Allowing for the “bumps along the tracks,” Jimi praised Kilig as “a soulful, spirited and commendably affordable labour of love, going somewhere worthwhile, interesting and wholly original”.

*****

Also in The Standard, news on JOIA, the new restaurant at Battersea Power Station that will open later in the year, with star Portuguese chef Henrique Sá Pessoa – who trained in London almost 30 years ago – at the stoves.

*****

The Observer

“The best kind of nuts.”

Jay Rayner was in Swansea, at Gigi Gao’s Favourite Authentic Chinese where the staff and owner were dressed to impress in floor-length sequinned gowns (paired with “sensible-looking trainers” of course); the sensory overload continued with the decor (” walls are painted mandarin orange and … expanded images from Willow pattern… the ceiling is strung with fairy lights and wide bolts of red, diaphanous cloth”) and table decoration (the “laminated menu is an equally garish riot of images and typefaces”).

“All of this pageant and jollity would be merely annoying if the food… wasn’t up to much, but it is very much up to everything.” The “largely Sichuan-accented food” packs a “grand old wallop of flavour and intent and just all round bloody good things”; the menu features “a few standard Anglo-Chinese crowd pleasers” but Jay would recommend being adventurous, especially with the “non-meat options”.

“To embellish the old line about Sinatra, it was Gigi Gao’s candy-coloured, garlanded, ribboned, sequined and tasselled world; we were just living in it.
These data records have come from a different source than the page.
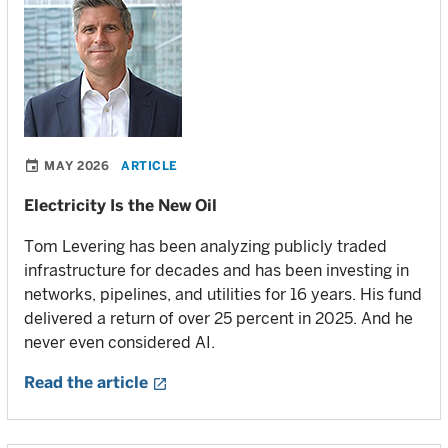
MAY 2026
ARTICLE
Electricity Is the New Oil
Tom Levering has been analyzing publicly traded
infrastructure for decades and has been investing in
networks, pipelines, and utilities for 16 years. His fund
delivered a return of over 25 percent in 2025. And he
never even considered AI.
Read the article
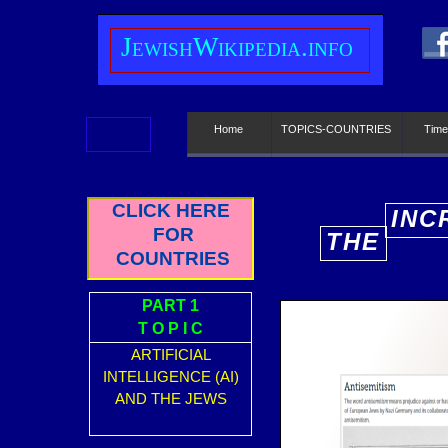
J
ewish
W
ikipedia.info
Home
TOPICS-COUNTRIES
Time
CLICK HERE
INC
FOR
THE
E
COUNTRIES
PART 1
T O P I C
ARTIFICIAL
INTELLIGENCE (AI)
AND THE JEWS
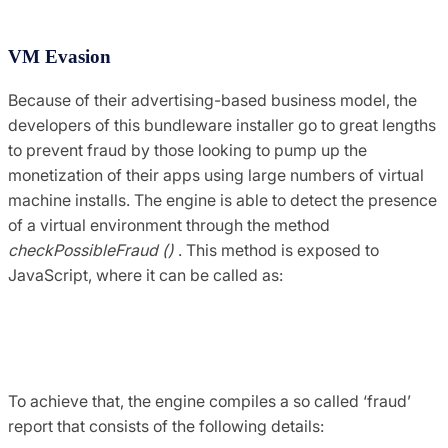
VM Evasion
Because of their advertising-based business model, the
developers of this bundleware installer go to great lengths
to prevent fraud by those looking to pump up the
monetization of their apps using large numbers of virtual
machine installs. The engine is able to detect the presence
of a virtual environment through the method
checkPossibleFraud ()
. This method is exposed to
JavaScript, where it can be called as:
var isVm = system.checkPossibleFraud ()> 0? 1: 
0;
To achieve that, the engine compiles a so called ‘fraud’
report that consists of the following details:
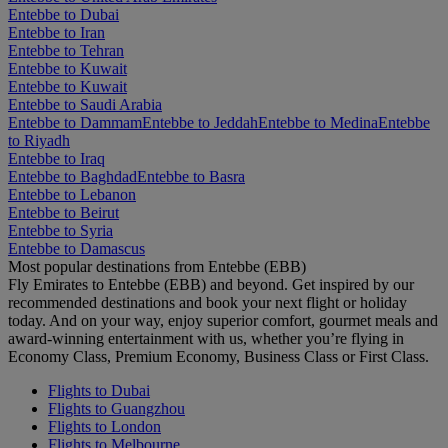
Entebbe to Dubai
Entebbe to Iran
Entebbe to Tehran
Entebbe to Kuwait
Entebbe to Kuwait
Entebbe to Saudi Arabia
Entebbe to Dammam
Entebbe to Jeddah
Entebbe to Medina
Entebbe
to Riyadh
Entebbe to Iraq
Entebbe to Baghdad
Entebbe to Basra
Entebbe to Lebanon
Entebbe to Beirut
Entebbe to Syria
Entebbe to Damascus
Most popular destinations from Entebbe (EBB)
Fly Emirates to Entebbe (EBB) and beyond. Get inspired by our
recommended destinations and book your next flight or holiday
today. And on your way, enjoy superior comfort, gourmet meals and
award-winning entertainment with us, whether you’re flying in
Economy Class, Premium Economy, Business Class or First Class.
Flights to Dubai
Flights to Guangzhou
Flights to London
Flights to Melbourne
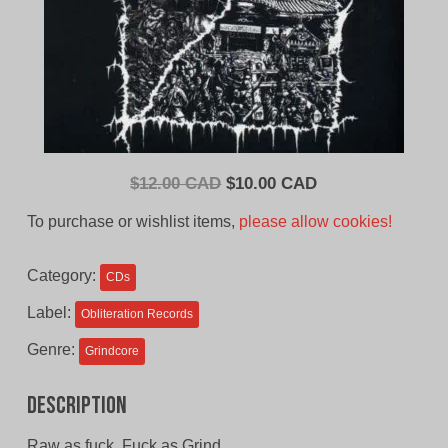
Original
Current
$
12.00 CAD
$
10.00 CAD
price
price
To purchase or wishlist items,
please allow cookies!
was:
is:
$12.00
$10.00
Category:
CDs
CAD.
CAD.
Label:
Obliteration Records
Genre:
Grindcore
Description
Raw as fuck, Fuck as Grind.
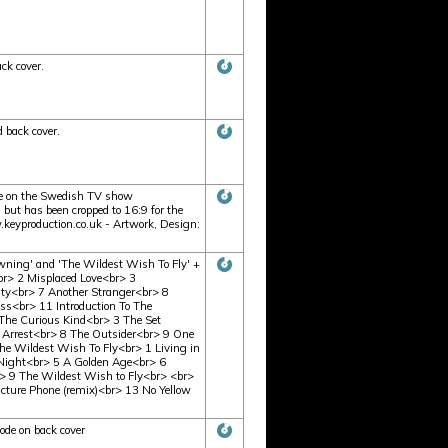
ck cover.
 back cover.
e on the Swedish TV show
but has been cropped to 16:9 for the
eyproduction.co.uk - Artwork, Design:
ning' and 'The Wildest Wish To Fly' +
r> 2 Misplaced Love<br> 3
ty<br> 7 Another Stranger<br> 8
s<br> 11 Introduction To The
he Curious Kind<br> 3 The Set
 Arrest<br> 8 The Outsider<br> 9 One
 Wildest Wish To Fly<br> 1 Living in
e Night<br> 5 A Golden Age<br> 6
> 9 The Wildest Wish to Fly<br> <br>
icture Phone (remix)<br> 13 No Yellow
ode on back cover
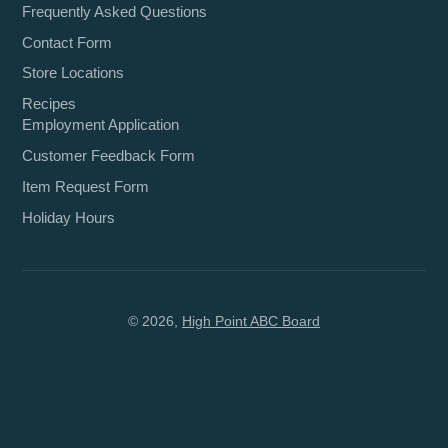
Frequently Asked Questions
Contact Form
Store Locations
Recipes
Employment Application
Customer Feedback Form
Item Request Form
Holiday Hours
© 2026,
High Point ABC Board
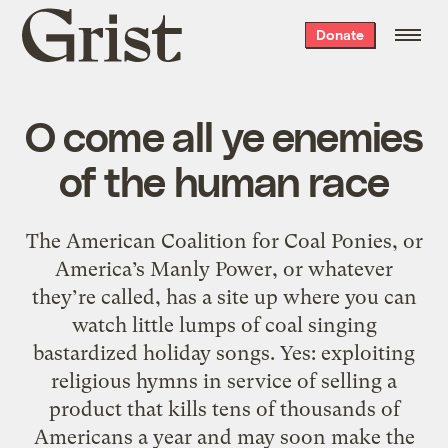
Grist
Donate
home
O come all ye enemies
of the human race
The American Coalition for Coal Ponies, or
America’s Manly Power, or whatever
they’re called, has a site up where you can
watch little lumps of coal singing
bastardized holiday songs. Yes: exploiting
religious hymns in service of selling a
product that kills tens of thousands of
Americans a year and may soon make the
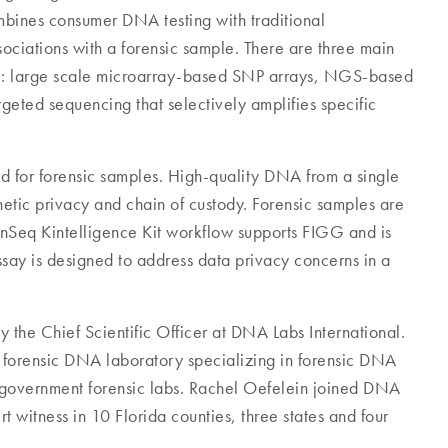
bines consumer DNA testing with traditional
sociations with a forensic sample. There are three main
IGG: large scale microarray-based SNP arrays, NGS-based
ed sequencing that selectively amplifies specific
for forensic samples. High-quality DNA from a single
etic privacy and chain of custody. Forensic samples are
enSeq Kintelligence Kit workflow supports FIGG and is
ssay is designed to address data privacy concerns in a
 the Chief Scientific Officer at DNA Labs International.
e forensic DNA laboratory specializing in forensic DNA
 government forensic labs. Rachel Oefelein joined DNA
rt witness in 10 Florida counties, three states and four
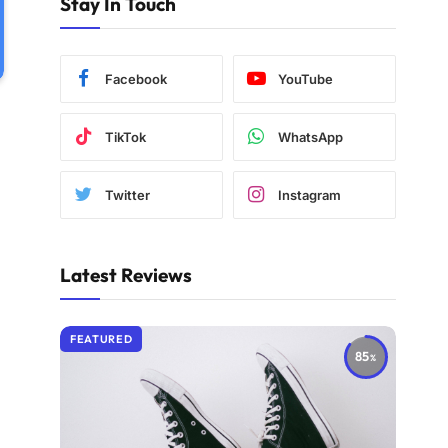
Stay In Touch
Facebook
YouTube
TikTok
WhatsApp
Twitter
Instagram
Latest Reviews
FEATURED
85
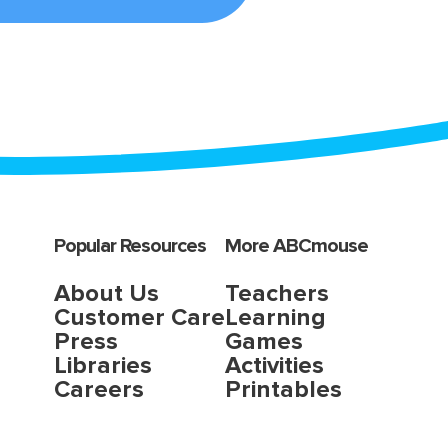
Popular Resources
More ABCmouse
About Us
Teachers
Customer Care
Learning
Press
Games
Libraries
Activities
Careers
Printables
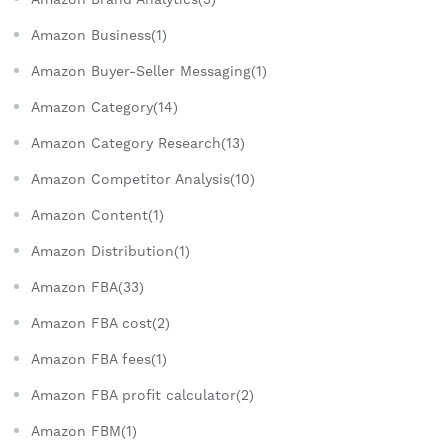
Amazon Business(1)
Amazon Buyer-Seller Messaging(1)
Amazon Category(14)
Amazon Category Research(13)
Amazon Competitor Analysis(10)
Amazon Content(1)
Amazon Distribution(1)
Amazon FBA(33)
Amazon FBA cost(2)
Amazon FBA fees(1)
Amazon FBA profit calculator(2)
Amazon FBM(1)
Is it really authentic? I don’t care. What matters is that it’s good.”

*****

The Telegraph

“We searched for faults but came up wanting.”

William Sitwell travelled to “dreamily suburban” Oxshott in Surrey, to visit The Victoria; he approved of the refurbishment of the 19th century “beer house”. There’s now a “good blend of tradition with quiet, smart modernity”.

He also approved of the service (it “has an air of the smartest restaurants, that hotel-like welcome that I lap up like a puppy dog”) and the food (“standards… were high”).

“You would, as we did, cheer the place to the rafters at the vision and eating joy that was the ‘salt chamber aged tomahawk steak’ with its fabulous entourage.” (*****)

*****

The Mail on Sunday

Tom Parker Bowles for YOU Magazine was at The Prince of Wales, “an unashamedly old-school boozer in the heart of London’s Southall” that serves “an epic Indian menu… mainly food of the Punjab”.

As a bonus (for him), there’s live sport on the TV, and he enjoyed the cricket and Wimbledon along with his “turbo naan (it’s spicy)… tangy lamb vindaloo (old-school curry house to its chilli-powder core)” and “perfectly poured pint of Guinness”.

*****

The Independent

Kate Ng has never liked the thought of fusion food, but she’s changed her mind: “Japanese-Peruvian food is actually bloody amazing”.

This revelation came as she reviewed “time-honoured Soho institution” Chotto Matte, a “humongous three-story establishment, which… has been feeding Soho revellers for the past nine years”.

The “interiors look pretty tired” (although it’s “temporarily closed for renovation and has promised to reopen with a dramatic transformation by September”) but “the food still dazzles”; the “zingy, spicy nature of Peruvian cuisine brightens the palate and brings the umami flavours and soft textures of Japanese sushi to life even more,” with fish “the star of this partnership”.

*****

And also…

In The Scotsman, Gaby Soutar reviewed Pomelo, an “Asian-inspired cafe and restaurant” in Marchmont; she found a “new favourite dish” of skinny noodles “scattered with chopped spring onions and featuring a single raw yolk on the top” while other guests went for the “kelp-strand-like hand ripped noodles”.

Pomelo “may look a bit basic from the outside” but “they offer sensorial cooking, with heat, numbing, cooling, and big brave flavours”, and “visiting is a bit of a thrill, especially at lunchtime”.

*****

In Manchester Evening News, news of the new rooftop bar – complete with vineyard – at 20 Stories, the “highest open air bar in Manchester”.

*****

In Birmingham Live, a new pizza has been created by @pizza to celebrate the Commonwealth Games; the special will have “all of Birmingham’s most popular toppings: “basil pesto sauce, grated mozzarella and cheddar, roasted red onions, roasted red peppers, mushrooms, chicken and garlic mayo”.